Hudlin Entertainment

Tarantino Untamed

With his controversial slavery-themed action flick coming out this holiday season, the eccentric Oscar winning scribe proves that no subject is off limits.

By Amy Elisa Keith From Ebony Magazine

Quentin Tarantino isn’t afraid to start some ish. The director who scalped Nazis in Inglourious Basterds and destroyed Japanese mob bosses in Kill Bill is tackling American slavery by unleashing his brand of wildly imaginative storytelling on audiences once again with his new film, Django Unchained.

Set in the pre-Civil War South, Django, starring Jamie Foxx, Samuel L. Jackson, Leonardo DiCaprio and Kerry Washington, is part dramedy, part love story, part spaghetti Western and a whole lot of badass.

And as is the case in many of his previous films, it is not without controversy. After all, despite Django’s gritty and James Brown-squealing trailer, portraying slavery on the big screen is no laughing matter. On the other hand, if you think this a Roots remake, think again.

Tarantino sat down with EBONY to discuss popular misconceptions about the film and teaming back up with Jackson.

EBONY: What was your vision for Django Unchained?

TARANTINO: I set out to write a really heart-wrenching story of slavery in the antebellum South combined with an operatic, mythical spaghetti Western story of a Black man who is a slave. Then [we] see his mythical rise to not only become a man, but to also become a professional bounty hunter whoe would literally go into the mouth of hell to extract his princess.

EBONY: A lot skeptics are critical of your taking on slavery.

TARANTINO: I haven’t liked any of the representations of slavery that I’ve seen on film. So being touchy about what you’ve seen in the past and what could come out based on that past, [the skepticism] is totally understandable. I get that.

EBONY: Are you more confident about Django after doing Inglourious Basterds?

TARANTINO: One of the characteristics of my work is that I make you laugh at f—ed-up shit. I show things that aren’t funny and are f—ed up, then all of a sudden, against your will, I get you to laugh. The moment I get you to laugh, you’re a co-conspirator. [Laughs]

EBONY: How do you make slavery humorous?

TARANTINO: To me, there is no humor in slavery. There is no humor in the Holocaust; however, there can be humor in the course of the situation of the story you’re telling.

EBONY: On a scale of 1 to 10, how many n-bombs are viewers in for?

TARANTINO: Since the n-bomb is just the parlance of the day, there’s no limit.

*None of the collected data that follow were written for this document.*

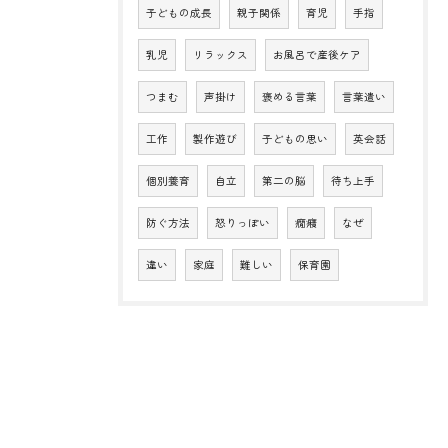
子どもの成長
親子関係
育児
手指
乳児
リラックス
お風呂で産後ケア
つまむ
声掛け
褒める言葉
言葉遣い
工作
製作遊び
子どもの思い
英会話
個別養育
自立
第二の脳
待ち上手
防ぐ方法
怒りっぽい
癇癪
なぜ
違い
家庭
難しい
保育園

EBONY: Is the mojo still there with Sam Jackson?

TARANTINO: Completely. Sam is such a theatrical beast. He really is. He just devours everything in his path. He’s the bull in the china shop, and everybody else is the china.

EBONY: Any reservations about making this film?

TARANTINO: Asking a lot of Black folks to do something very painful. I thought about getting non-Americans to do it. What stopped me was [going] out to dinner with Sidney Portier. I was telling him my thoughts, and he said, "For whatever reason, I believe that you were meant to tell this story. You just need to not be afraid of your own movie. You need to get over being afraid."

EBONY:  Favorite scene?

TARANTINO: It’s the sequence at Don Johnson’s plantation when Django tracks down the overseers who f—ed over him and his wife. To actually see a slave wipe out overseers is crazy catharthic.